→ **Exercise goal**
Pull out each line in the records below that contains the string "Проточные". Only matches with the same uppercase and lowercase letters count.

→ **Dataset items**
━━━━

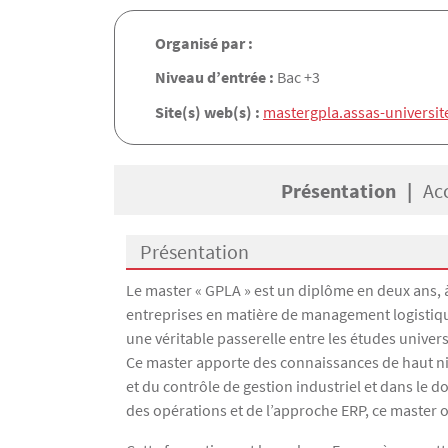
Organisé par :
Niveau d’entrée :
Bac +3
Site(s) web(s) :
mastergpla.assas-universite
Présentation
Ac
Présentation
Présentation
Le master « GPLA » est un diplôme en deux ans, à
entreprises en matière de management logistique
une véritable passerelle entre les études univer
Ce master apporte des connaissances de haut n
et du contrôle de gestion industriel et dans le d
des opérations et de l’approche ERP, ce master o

━━━━

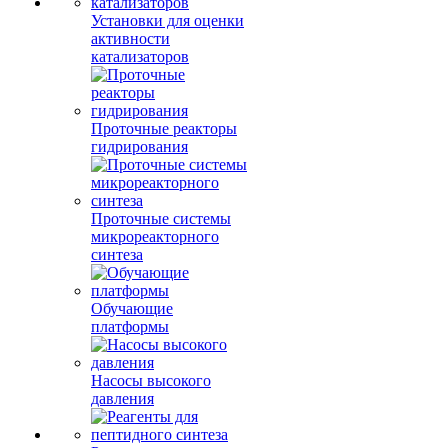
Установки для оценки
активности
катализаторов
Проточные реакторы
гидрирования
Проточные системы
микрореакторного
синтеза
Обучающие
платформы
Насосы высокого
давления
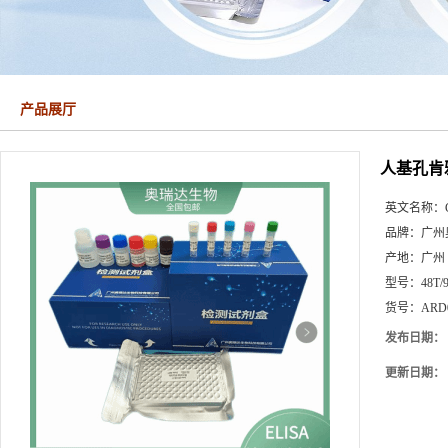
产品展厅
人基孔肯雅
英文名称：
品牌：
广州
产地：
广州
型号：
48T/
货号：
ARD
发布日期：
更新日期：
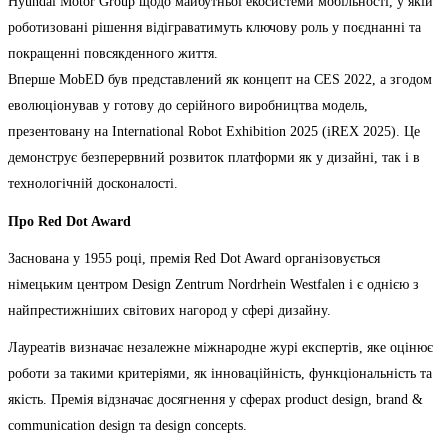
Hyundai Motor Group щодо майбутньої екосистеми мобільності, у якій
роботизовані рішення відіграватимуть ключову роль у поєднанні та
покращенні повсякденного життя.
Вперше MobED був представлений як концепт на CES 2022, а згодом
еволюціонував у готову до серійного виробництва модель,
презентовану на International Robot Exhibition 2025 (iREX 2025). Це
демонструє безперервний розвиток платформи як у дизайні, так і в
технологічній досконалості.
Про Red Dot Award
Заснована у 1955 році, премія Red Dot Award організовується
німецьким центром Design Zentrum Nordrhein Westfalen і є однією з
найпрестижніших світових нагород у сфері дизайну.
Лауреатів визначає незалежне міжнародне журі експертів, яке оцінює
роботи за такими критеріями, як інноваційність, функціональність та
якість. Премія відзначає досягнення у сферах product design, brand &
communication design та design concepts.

━━━━

→ **Answer**
Проточные реакторы
Проточные системы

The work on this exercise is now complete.